Extracted data entries:

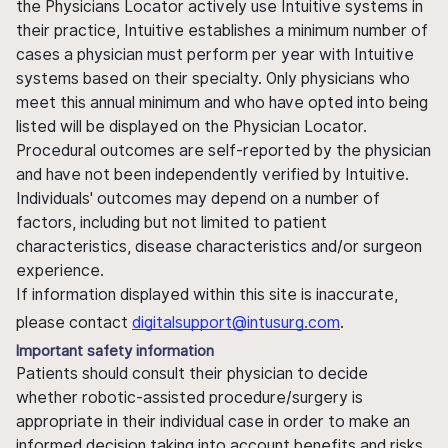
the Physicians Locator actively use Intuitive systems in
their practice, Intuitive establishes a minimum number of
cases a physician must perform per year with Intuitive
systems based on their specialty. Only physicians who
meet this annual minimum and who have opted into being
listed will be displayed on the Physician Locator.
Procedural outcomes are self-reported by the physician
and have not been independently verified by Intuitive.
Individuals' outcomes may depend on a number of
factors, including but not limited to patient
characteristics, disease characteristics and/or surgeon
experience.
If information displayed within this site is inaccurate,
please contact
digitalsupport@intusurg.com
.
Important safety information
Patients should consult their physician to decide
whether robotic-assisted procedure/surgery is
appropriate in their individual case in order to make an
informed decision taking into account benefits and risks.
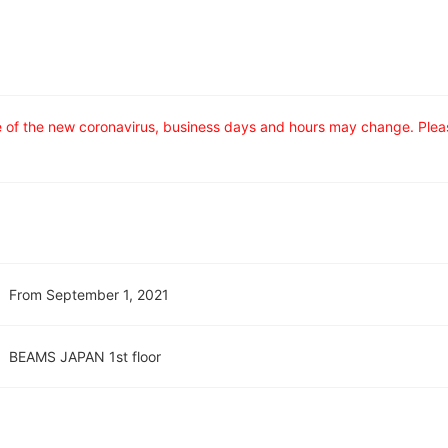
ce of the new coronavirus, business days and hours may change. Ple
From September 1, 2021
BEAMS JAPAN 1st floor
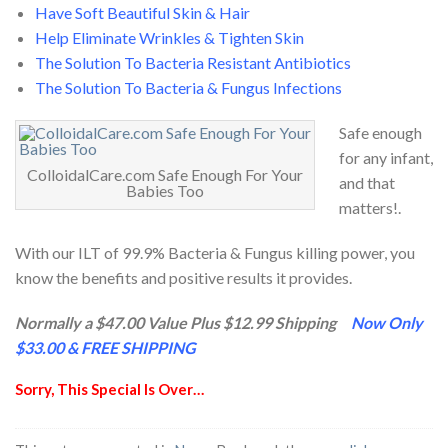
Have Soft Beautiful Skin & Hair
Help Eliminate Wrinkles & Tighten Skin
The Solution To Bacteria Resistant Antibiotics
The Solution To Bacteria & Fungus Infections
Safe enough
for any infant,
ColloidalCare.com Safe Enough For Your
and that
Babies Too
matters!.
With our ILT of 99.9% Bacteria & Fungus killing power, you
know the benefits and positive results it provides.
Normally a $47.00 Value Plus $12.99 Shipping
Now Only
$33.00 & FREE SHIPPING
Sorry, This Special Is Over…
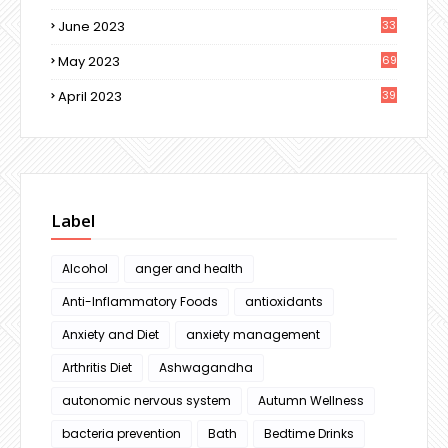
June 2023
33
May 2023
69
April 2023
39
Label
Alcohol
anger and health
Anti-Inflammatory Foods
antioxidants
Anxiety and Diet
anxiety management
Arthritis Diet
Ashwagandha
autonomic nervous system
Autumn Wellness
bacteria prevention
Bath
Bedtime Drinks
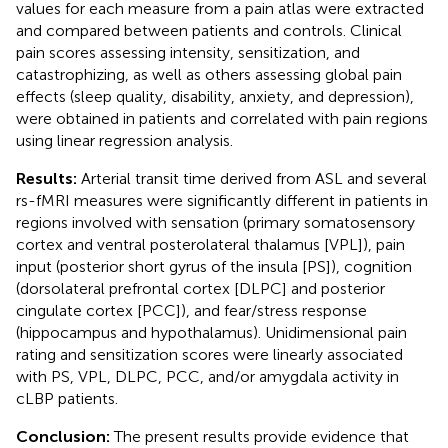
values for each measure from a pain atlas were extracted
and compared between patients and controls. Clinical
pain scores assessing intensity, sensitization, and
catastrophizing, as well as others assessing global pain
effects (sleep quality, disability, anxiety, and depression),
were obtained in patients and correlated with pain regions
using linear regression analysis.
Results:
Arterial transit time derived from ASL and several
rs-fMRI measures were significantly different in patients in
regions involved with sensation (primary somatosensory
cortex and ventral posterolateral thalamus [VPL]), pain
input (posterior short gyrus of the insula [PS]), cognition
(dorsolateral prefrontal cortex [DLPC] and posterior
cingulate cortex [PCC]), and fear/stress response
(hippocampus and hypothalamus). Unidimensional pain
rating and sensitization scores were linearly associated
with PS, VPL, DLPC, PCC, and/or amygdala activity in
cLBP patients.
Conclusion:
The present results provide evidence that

==

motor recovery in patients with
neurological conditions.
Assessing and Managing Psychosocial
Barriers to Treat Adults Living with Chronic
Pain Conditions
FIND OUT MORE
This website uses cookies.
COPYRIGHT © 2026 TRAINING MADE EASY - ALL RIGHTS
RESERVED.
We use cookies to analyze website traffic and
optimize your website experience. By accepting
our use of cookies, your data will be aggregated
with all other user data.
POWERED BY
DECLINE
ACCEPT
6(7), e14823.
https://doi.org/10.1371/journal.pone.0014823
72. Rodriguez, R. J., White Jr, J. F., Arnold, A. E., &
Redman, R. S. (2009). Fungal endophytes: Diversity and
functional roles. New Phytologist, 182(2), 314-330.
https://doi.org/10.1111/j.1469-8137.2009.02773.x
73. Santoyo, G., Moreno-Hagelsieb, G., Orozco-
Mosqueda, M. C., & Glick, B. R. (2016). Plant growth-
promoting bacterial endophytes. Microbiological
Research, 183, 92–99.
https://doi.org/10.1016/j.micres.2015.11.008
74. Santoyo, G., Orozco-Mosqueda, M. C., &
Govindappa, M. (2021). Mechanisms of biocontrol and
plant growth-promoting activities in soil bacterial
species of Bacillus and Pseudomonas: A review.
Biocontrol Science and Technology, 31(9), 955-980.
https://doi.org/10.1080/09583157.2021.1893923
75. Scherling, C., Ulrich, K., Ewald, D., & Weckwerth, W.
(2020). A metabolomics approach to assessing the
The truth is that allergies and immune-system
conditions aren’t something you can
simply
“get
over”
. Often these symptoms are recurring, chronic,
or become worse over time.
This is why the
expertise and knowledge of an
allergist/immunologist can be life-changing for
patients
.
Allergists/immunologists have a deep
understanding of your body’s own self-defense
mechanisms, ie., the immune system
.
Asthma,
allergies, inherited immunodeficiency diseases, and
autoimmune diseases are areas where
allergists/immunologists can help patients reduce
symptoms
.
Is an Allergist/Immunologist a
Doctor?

...

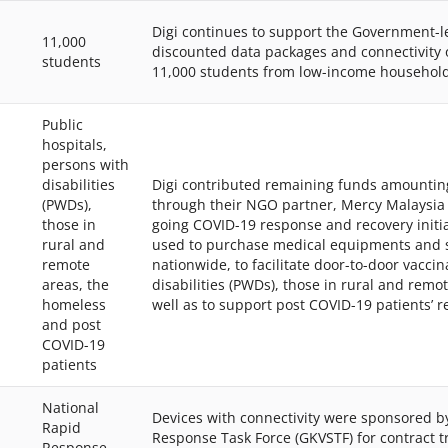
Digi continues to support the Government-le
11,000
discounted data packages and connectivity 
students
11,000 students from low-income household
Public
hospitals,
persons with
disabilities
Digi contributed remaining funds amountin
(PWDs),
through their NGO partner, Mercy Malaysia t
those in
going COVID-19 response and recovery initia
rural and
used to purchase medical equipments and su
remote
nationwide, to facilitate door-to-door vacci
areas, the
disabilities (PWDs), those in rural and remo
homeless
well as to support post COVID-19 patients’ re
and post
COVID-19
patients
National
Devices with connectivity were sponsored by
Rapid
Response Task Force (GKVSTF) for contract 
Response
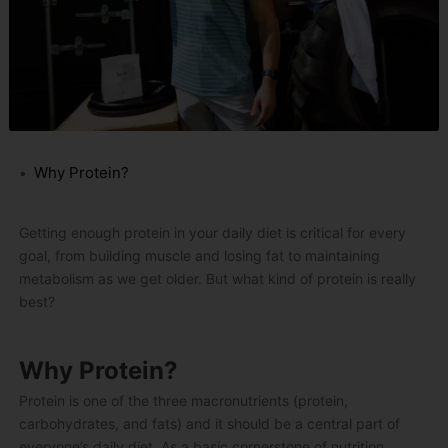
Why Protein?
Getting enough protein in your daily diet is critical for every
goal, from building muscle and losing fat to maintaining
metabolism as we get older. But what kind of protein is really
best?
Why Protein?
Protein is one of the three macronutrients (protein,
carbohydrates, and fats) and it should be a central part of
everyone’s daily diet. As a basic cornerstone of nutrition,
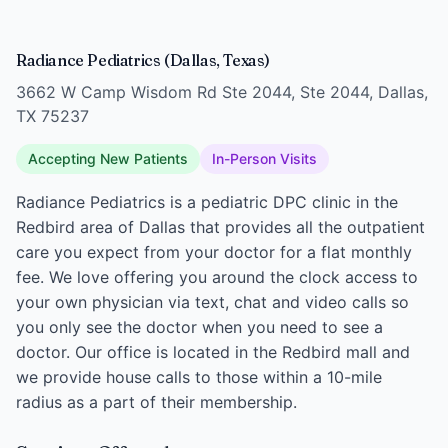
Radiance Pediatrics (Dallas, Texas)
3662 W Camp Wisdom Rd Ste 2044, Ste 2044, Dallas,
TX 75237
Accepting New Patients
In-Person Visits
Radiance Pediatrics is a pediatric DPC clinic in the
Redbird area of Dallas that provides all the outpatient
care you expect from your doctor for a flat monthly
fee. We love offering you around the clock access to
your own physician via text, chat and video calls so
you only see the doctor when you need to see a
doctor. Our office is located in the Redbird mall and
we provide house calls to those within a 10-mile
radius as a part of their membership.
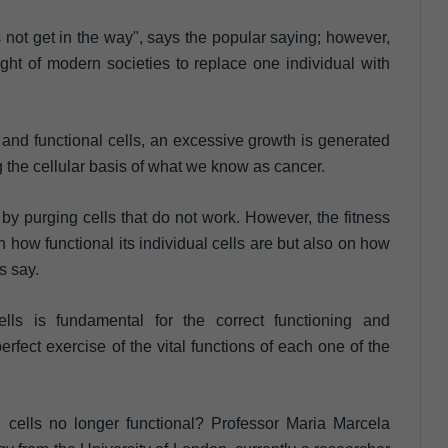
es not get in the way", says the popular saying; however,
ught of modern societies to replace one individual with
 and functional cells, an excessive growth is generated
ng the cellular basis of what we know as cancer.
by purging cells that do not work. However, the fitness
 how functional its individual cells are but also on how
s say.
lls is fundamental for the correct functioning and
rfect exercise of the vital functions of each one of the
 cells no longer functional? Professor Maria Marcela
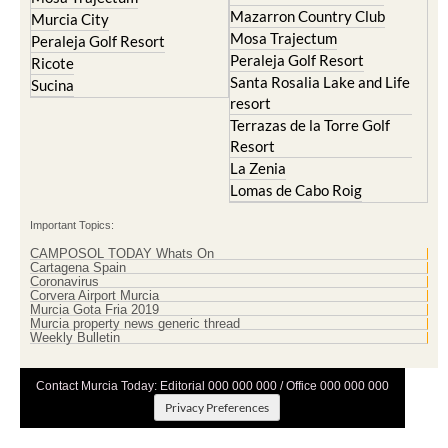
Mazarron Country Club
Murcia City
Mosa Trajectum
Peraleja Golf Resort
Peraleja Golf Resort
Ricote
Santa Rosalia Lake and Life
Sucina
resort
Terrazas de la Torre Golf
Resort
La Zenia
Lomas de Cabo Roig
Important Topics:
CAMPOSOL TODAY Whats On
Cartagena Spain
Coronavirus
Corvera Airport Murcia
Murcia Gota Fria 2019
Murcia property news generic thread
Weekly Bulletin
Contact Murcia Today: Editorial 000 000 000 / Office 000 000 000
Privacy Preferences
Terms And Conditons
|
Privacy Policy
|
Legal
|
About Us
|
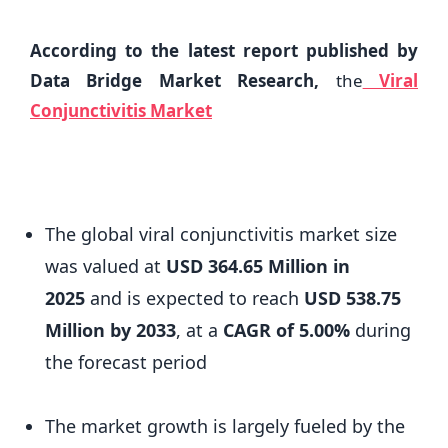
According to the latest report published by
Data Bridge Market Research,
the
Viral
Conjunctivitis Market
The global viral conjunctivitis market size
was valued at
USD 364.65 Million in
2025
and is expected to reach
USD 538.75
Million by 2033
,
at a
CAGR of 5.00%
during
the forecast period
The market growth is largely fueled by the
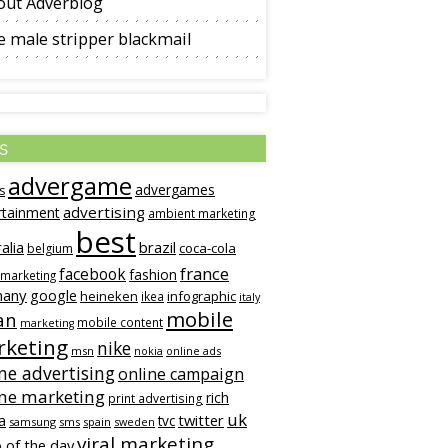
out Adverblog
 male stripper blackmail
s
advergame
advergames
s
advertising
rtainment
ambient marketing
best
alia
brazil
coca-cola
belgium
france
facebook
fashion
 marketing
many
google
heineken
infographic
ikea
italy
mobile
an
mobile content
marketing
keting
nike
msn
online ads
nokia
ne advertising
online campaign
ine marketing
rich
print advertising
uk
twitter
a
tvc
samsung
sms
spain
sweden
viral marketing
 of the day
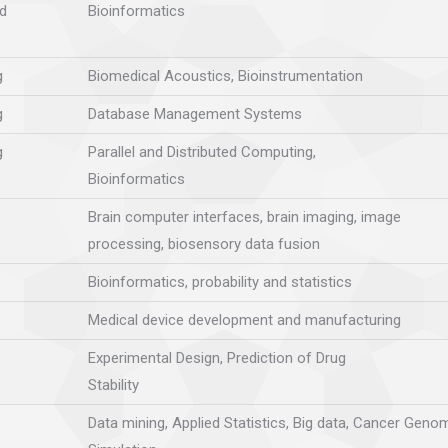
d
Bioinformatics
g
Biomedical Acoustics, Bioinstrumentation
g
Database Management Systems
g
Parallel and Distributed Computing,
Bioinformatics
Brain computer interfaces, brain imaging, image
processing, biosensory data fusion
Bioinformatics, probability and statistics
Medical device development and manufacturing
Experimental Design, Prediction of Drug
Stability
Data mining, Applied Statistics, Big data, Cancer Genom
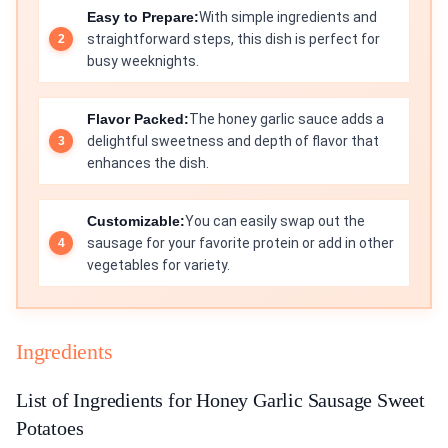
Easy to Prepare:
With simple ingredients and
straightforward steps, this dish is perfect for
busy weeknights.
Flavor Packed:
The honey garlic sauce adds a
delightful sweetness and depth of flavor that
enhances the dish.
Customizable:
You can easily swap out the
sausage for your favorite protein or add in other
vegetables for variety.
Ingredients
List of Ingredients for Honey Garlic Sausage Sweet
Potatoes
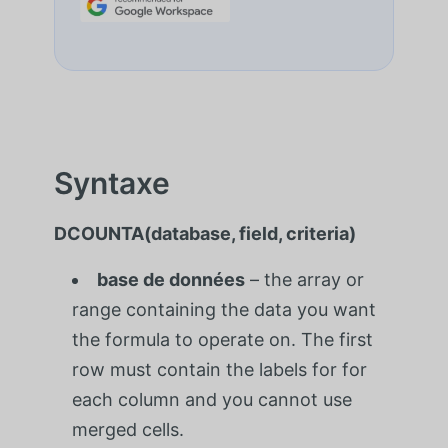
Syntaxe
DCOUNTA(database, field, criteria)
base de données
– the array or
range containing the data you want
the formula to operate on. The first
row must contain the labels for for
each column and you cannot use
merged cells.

Prompt: Transcribe the records above exactly, beginning at the line that contains "the Physicians Locator" and ending with the line that contains "Important safety information", both included, and nothing else.

Final answer:
the Physicians Locator actively use Intuitive systems in
their practice, Intuitive establishes a minimum number of
cases a physician must perform per year with Intuitive
systems based on their specialty. Only physicians who
meet this annual minimum and who have opted into being
listed will be displayed on the Physician Locator.
Procedural outcomes are self-reported by the physician
and have not been independently verified by Intuitive.
Individuals' outcomes may depend on a number of
factors, including but not limited to patient
characteristics, disease characteristics and/or surgeon
experience.
If information displayed within this site is inaccurate,
please contact
digitalsupport@intusurg.com
.
Important safety information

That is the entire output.